Record set: Begin

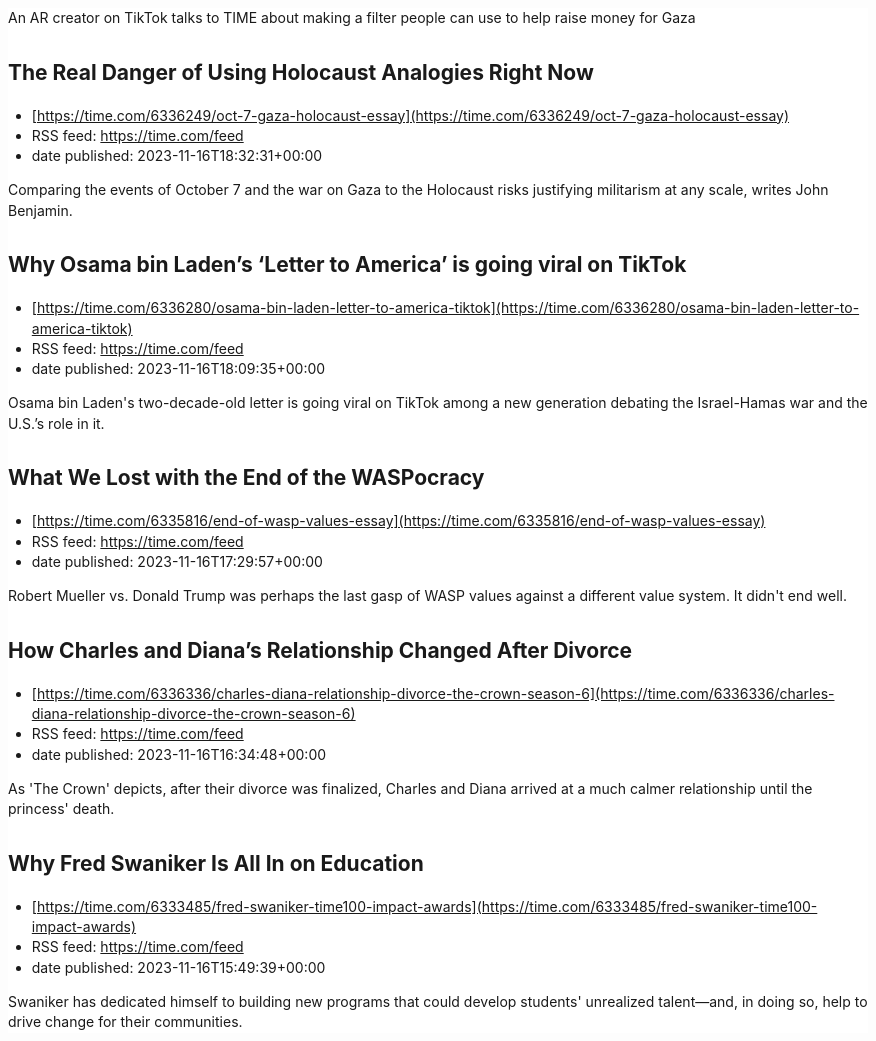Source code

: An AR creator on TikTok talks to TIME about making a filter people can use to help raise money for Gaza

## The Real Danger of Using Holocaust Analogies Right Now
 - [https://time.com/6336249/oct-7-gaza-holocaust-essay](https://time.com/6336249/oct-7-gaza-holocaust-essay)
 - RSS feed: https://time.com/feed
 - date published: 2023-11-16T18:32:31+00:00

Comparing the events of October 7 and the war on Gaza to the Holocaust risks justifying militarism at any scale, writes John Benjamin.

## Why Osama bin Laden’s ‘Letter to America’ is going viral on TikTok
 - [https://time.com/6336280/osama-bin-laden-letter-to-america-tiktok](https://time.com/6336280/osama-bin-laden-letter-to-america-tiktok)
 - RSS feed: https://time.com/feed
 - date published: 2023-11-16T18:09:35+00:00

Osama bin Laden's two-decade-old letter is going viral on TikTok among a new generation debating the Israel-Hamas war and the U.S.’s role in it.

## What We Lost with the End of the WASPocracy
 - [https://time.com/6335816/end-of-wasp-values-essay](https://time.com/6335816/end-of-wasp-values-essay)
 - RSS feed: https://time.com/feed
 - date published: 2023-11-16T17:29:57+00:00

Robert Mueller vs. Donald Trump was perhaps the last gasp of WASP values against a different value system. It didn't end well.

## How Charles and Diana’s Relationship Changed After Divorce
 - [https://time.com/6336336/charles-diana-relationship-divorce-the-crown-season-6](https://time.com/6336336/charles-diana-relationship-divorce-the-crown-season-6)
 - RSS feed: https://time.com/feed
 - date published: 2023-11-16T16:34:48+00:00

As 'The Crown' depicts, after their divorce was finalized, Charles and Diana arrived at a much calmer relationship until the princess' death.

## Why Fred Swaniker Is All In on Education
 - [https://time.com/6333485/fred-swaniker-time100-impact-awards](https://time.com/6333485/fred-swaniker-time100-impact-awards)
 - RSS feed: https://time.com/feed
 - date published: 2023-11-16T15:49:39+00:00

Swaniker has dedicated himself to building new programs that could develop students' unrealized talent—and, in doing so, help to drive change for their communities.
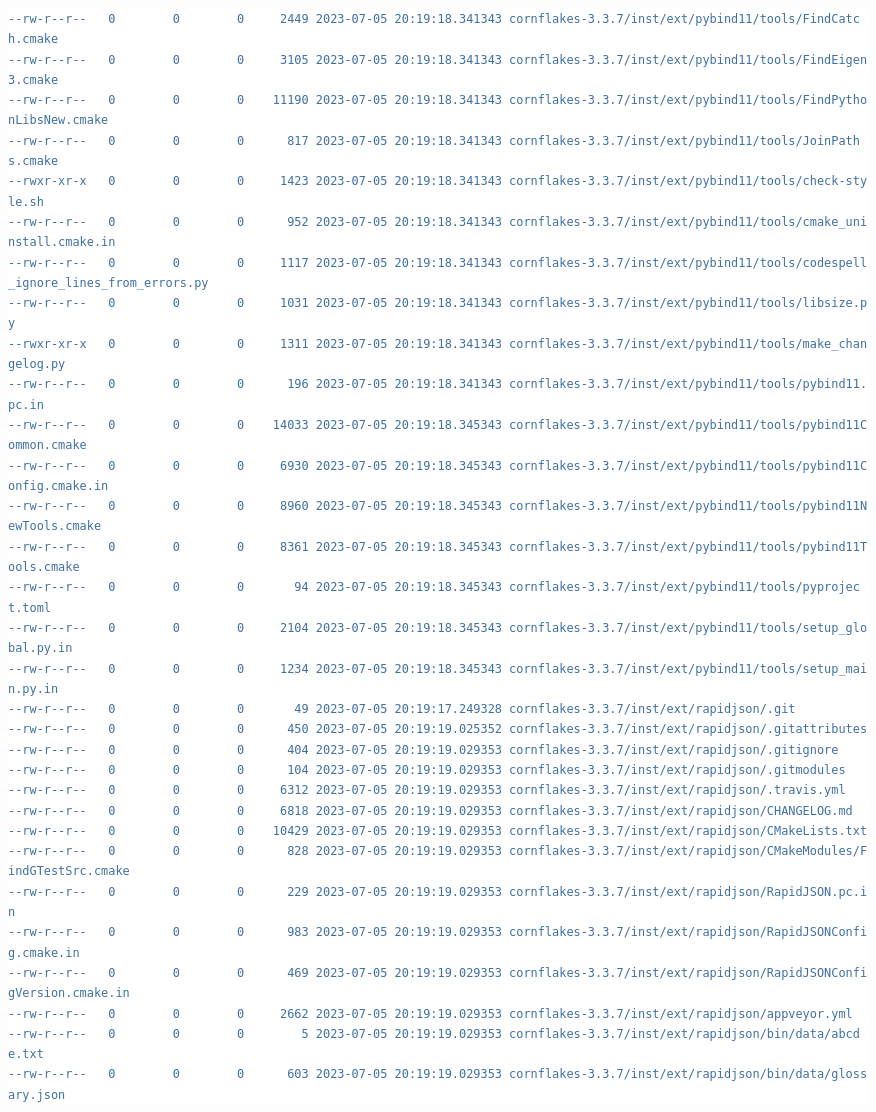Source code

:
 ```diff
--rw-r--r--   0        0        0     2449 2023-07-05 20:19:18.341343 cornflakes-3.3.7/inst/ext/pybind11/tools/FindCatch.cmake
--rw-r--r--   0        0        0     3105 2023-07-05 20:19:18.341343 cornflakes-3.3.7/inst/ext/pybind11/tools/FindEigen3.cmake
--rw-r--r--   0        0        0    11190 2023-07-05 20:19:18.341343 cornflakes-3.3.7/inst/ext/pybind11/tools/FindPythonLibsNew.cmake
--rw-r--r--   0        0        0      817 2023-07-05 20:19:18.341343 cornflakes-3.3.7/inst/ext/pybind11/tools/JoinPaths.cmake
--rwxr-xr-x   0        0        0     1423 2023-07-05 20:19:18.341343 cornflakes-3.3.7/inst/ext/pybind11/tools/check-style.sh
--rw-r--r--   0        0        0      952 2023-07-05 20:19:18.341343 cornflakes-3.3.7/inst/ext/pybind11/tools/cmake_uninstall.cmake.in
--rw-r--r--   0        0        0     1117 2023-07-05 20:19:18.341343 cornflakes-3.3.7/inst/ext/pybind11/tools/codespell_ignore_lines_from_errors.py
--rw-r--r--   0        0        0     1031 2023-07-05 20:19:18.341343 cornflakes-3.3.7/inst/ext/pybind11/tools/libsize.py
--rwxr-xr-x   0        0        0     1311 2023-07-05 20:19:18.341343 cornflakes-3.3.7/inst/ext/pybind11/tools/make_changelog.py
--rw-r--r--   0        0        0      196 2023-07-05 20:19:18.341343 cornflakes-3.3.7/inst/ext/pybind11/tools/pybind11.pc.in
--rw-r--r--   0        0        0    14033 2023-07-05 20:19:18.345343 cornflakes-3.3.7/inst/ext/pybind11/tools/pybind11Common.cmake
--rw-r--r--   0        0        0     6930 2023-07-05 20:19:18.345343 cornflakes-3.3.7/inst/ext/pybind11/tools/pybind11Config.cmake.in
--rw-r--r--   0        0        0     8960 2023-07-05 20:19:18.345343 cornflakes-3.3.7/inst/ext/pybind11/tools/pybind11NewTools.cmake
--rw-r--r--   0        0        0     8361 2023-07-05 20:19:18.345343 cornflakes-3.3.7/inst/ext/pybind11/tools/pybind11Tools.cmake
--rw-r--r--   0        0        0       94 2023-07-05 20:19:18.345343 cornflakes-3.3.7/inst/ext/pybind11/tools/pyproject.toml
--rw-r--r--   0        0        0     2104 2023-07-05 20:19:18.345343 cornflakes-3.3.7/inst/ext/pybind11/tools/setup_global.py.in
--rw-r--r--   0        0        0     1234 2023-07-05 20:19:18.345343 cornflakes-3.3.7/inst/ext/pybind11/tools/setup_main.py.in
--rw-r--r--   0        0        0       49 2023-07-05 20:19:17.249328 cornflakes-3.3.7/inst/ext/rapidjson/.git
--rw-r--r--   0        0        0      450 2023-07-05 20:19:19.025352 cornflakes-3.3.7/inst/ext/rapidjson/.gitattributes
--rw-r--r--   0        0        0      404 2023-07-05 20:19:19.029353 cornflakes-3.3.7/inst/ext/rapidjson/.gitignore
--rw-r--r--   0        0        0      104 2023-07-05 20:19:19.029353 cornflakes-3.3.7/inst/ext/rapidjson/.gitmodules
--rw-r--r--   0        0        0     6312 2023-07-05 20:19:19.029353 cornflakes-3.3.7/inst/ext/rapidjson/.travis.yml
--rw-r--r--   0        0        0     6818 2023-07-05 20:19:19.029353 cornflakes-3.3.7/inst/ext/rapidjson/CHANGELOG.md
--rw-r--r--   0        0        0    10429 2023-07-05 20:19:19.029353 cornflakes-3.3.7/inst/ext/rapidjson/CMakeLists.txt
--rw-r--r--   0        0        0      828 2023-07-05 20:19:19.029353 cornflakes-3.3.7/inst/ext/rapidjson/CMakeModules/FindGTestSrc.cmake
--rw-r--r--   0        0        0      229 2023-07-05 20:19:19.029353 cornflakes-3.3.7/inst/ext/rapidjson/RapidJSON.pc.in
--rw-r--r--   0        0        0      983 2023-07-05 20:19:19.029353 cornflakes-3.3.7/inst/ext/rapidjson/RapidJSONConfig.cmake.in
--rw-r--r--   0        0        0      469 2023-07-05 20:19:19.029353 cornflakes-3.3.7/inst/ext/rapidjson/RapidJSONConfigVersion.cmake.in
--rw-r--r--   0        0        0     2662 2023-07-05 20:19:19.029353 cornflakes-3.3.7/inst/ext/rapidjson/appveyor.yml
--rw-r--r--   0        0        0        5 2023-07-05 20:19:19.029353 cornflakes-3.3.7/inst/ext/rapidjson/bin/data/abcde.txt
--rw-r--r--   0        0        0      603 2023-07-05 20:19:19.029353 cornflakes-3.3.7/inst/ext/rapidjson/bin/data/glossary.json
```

Record set: End

* **Work instruction**: Filter the records for the word "data" and show every line that has it.

* **Result**:
--rw-r--r--   0        0        0        5 2023-07-05 20:19:19.029353 cornflakes-3.3.7/inst/ext/rapidjson/bin/data/abcde.txt
--rw-r--r--   0        0        0      603 2023-07-05 20:19:19.029353 cornflakes-3.3.7/inst/ext/rapidjson/bin/data/glossary.json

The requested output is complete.